「ビブリア古書堂の事件手帖」の名言まとめました

「ビブリア古書堂の事件手帖(三上延)」より名言をまとめていきます。

鎌倉の片隅にひっそりと佇むビブリア古書堂。
偶然本を売りに来た五浦大輔は、そこできれいな女店主である篠川栞子と出会う。
普段は極度の人見知りだが、本のことになると途端に饒舌になる。
そんな彼女に惹かれて、ビブリア古書堂で働くことになるのだが。
古書にまつわる不思議な謎を、栞子さんが解き明かす物語。

昔の記憶

それでも、今でも思うことがある。
あの時、店に入って彼女と仲良くなることができていたら、一体どうなっていたことかと。
ひょっとすると、俺の人生があの時点でちょっと違うものになっていたかもしれない。

五浦くんが高校時代に栞子さんを見た時の心の声になります。
誰でも、「あの時」という瞬間がある。
ただそれが無いからこそ今があるわけで、何が正しいかは分からない。

古書への想い

わたし、古書が大好きなんです...
人の手から手へ渡った本そのものに、物語があると思うんです...
中に書かれている物語だけではなくて。

栞子さんが古書に対する思いを語っている。
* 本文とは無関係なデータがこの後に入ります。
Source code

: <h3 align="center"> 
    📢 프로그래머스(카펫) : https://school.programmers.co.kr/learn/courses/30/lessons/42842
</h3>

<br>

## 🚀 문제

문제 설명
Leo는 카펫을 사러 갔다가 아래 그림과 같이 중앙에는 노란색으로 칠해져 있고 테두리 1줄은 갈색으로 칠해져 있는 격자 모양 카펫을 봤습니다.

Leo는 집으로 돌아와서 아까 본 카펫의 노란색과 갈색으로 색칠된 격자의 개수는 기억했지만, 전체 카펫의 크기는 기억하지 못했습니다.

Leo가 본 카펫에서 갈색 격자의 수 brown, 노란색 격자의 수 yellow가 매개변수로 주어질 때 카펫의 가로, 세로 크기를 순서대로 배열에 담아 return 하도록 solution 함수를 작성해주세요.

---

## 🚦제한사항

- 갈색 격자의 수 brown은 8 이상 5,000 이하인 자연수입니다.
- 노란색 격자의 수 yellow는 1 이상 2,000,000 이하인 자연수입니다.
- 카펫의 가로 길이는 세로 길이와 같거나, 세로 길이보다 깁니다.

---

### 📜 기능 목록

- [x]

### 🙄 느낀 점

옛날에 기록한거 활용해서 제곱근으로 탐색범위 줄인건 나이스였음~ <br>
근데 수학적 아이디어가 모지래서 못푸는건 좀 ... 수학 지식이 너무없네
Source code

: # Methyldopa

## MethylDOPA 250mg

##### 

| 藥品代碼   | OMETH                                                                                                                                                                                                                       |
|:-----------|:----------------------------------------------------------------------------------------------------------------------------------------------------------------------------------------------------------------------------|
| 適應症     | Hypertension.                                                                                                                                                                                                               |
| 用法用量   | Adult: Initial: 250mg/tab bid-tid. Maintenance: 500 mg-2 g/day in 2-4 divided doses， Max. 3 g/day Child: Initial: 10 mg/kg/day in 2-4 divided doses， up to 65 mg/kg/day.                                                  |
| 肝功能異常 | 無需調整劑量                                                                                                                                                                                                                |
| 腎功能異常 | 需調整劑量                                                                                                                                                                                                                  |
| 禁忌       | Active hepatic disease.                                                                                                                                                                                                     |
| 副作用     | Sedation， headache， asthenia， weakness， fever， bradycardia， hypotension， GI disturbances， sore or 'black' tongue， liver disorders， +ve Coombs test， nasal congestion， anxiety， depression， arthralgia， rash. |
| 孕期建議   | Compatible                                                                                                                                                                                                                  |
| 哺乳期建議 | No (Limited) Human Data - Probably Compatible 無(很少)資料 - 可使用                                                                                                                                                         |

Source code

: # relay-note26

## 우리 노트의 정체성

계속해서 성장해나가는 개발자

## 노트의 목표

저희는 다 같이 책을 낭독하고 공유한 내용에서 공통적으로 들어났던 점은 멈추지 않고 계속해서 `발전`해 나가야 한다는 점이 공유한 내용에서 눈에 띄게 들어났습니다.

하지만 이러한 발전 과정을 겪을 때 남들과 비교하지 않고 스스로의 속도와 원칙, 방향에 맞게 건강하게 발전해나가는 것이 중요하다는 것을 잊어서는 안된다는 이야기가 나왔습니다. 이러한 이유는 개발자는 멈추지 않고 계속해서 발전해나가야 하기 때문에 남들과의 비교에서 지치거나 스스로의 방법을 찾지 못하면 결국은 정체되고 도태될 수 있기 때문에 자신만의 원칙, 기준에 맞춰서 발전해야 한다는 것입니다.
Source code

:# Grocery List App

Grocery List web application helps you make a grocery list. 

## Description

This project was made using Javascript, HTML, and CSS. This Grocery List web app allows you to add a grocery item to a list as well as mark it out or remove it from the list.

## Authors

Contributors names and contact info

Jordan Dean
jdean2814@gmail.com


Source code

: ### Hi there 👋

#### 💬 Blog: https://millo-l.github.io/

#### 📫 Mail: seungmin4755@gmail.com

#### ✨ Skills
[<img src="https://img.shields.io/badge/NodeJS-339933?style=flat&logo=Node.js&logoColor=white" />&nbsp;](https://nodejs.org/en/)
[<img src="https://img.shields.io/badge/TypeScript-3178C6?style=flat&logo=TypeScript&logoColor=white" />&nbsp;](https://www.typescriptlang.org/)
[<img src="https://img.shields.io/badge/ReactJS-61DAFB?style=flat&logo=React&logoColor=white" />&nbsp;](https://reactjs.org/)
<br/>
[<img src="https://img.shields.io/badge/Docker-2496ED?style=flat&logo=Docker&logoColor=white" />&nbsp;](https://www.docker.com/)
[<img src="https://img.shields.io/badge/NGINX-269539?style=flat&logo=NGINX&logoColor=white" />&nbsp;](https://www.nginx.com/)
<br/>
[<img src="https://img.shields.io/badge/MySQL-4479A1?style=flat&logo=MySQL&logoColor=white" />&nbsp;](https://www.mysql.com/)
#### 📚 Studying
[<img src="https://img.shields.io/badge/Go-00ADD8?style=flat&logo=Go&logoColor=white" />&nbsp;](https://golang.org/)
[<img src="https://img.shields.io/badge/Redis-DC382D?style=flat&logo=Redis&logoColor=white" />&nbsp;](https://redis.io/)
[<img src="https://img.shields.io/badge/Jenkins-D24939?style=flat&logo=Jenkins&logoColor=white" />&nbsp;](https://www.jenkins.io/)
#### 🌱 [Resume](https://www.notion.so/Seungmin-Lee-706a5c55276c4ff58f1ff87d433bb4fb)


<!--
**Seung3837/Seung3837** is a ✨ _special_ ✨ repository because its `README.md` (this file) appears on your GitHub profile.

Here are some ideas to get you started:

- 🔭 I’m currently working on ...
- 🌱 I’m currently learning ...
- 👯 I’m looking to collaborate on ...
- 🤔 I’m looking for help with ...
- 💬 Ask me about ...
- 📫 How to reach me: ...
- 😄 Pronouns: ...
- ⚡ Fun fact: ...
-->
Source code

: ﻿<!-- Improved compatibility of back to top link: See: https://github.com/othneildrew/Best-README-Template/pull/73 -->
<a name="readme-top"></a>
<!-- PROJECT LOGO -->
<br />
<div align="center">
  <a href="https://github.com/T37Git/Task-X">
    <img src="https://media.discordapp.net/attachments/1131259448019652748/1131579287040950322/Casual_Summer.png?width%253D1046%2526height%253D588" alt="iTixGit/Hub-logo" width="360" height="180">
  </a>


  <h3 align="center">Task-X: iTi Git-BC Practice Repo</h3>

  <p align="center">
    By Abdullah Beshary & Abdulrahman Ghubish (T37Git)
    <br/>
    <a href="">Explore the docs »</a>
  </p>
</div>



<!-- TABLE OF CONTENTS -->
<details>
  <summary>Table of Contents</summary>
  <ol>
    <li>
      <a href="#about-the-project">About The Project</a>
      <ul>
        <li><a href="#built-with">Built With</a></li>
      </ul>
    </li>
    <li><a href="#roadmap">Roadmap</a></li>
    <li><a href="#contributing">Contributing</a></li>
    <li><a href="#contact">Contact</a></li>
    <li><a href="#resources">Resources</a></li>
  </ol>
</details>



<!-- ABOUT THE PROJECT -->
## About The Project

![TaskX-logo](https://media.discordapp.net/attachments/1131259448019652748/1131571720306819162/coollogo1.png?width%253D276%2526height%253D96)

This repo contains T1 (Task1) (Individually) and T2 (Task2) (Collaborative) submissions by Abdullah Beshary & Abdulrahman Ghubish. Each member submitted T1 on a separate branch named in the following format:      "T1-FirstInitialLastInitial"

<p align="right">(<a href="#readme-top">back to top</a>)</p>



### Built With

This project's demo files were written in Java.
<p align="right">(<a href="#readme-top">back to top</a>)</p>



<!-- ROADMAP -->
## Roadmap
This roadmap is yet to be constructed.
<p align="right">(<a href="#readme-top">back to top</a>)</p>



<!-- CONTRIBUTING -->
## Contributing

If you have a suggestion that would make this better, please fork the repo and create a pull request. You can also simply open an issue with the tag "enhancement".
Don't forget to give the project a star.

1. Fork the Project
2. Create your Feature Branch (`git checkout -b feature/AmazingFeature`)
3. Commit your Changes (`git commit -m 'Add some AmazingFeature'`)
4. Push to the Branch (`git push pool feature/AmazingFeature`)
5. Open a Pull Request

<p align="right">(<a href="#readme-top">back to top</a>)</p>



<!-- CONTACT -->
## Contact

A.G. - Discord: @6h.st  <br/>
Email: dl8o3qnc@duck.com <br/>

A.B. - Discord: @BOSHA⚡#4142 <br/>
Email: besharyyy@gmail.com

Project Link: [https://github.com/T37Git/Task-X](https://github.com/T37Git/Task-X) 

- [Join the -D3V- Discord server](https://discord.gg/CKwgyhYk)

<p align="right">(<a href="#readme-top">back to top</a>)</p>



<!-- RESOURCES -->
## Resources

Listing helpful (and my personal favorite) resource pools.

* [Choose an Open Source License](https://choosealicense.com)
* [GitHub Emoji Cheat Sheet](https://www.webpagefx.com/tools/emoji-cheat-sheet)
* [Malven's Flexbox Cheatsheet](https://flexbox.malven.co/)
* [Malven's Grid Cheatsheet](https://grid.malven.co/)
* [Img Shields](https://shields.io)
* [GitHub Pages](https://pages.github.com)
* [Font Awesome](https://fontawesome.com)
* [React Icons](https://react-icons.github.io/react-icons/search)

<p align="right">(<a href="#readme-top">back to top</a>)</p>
言っていることは共感できる。
少し違うが古本屋に入った時の、独特の空気感がとても好き。

無意識

話の聞き役ついでに雇うつもりなのか。
唖然とする俺の顔を、彼女はすがるような上目遣いで見つめた。
潤んだ瞳に頭がくらくらする。その表情は反則だ。

単純な趣味で選びました。
あざとく、このような態度をとる人には少し嫌悪感を感じる。
だが自然にする場合、困ってしまう。断れなさそうで。

失恋

でもよ、誰かに話すだけでも気が楽になるってこともあるぜ...
ほら、「落穂拾い」にもあったろう。
「なにかの役に立つといふことを抜きにして、僕達がお互ひに必要とし合ふ間柄になれたなら、どんなにいいことだろう」ってな。
甘ったるいけど、胸に染みる言葉じゃねえか?
胸にたまってることがあるなら、俺はなんでも聞くぜ。

ホームレスでビブリア古書堂の常連・志田が、失恋した女子高生に話した言葉になります。
お互い読んでいた本から言葉を選んで優しく話しかけている。
このような話し方が出来る人こそ、学歴に関係なく文化的な人と考えている。

卑怯

不意に彼女は顔を上げた。眼鏡の奥の目に強い意思がこもっている。
本にまつわる謎を解こうとしている時の、大きく見開かれた黒い瞳。
彼女は手を伸ばしてきて、俺の手をしっかり握りしめた。
「大庭葉蔵をおびき出すために、わたしに手を貸してくださいませんか? なにが起こるか分かりませんけど、五浦さんの他に頼れる人がいないんです」

五浦くんに対して栞子さんからのお願いになります。
普段は内気だが、本に関係すると途端に積極的になる。
これは言われた場面を想像して、ニヤニヤしてしまうだけの場面。
言われたら、断れないだろう。

コレクション

ぼくはね、本さえあれば他になにも要らないんだ。
家族も、友人も、財産も、名前だって要らない。これがぼくの本心だ。
どんな犠牲を払ってでも、たとえ何年かかってでも、ぼくはこの本が欲しいんだ!

大庭葉蔵と名乗る偽名の人物が、五浦くんに話した言葉になります。
明らかに異常性を感じる。
しかしコレクションに対しては、多かれ少なかれ同じかもしれない。
はじめは「欲しい」から始まり、最後には「自分が持つべき」になる。
それが、「犯罪を犯してでも」に発展しても不思議ではない。
もちろんこのレベルに達する人は少数だろう。
しかし人の持つ「思い込み」の怖さを感じてしまう。

母親から

あんたね、無職の人間なんて昆虫ぐらいの価値しかないのよ?
働かないと人間食べていけないんだから!

一ヶ月で仕事を辞めた五浦くんに対して母親からの言葉になります。
結構ひどいこと言ってます。他人から言われたら、かなりきつい。
(ただこの後、母親からフォローの言葉あり)
昆虫ぐらいの価値は別にして、一ヶ月は少し短いかもしれない。
一般的な会社の試用期間である、三ヶ月ぐらいが一つの目安かな?
この期間は会社が雇うかを決める期間である。
そして本人が、働いていけるかを確認する期間でもある。

感想

作品的にはドラマ化などもされて有名だが、実際に読んだのは最近になる。
もう少し明るいストーリーと考えていたが、全体的にベールで包まれたような湿っぽい感じがした。
それ自体も「古書堂」らしいと言えるので、雰囲気的にはいい感じ。
あくまで本にまつわる物語。
最後は少し緊張感もあるが、全体的には緩やかな空気感を感じる作品です。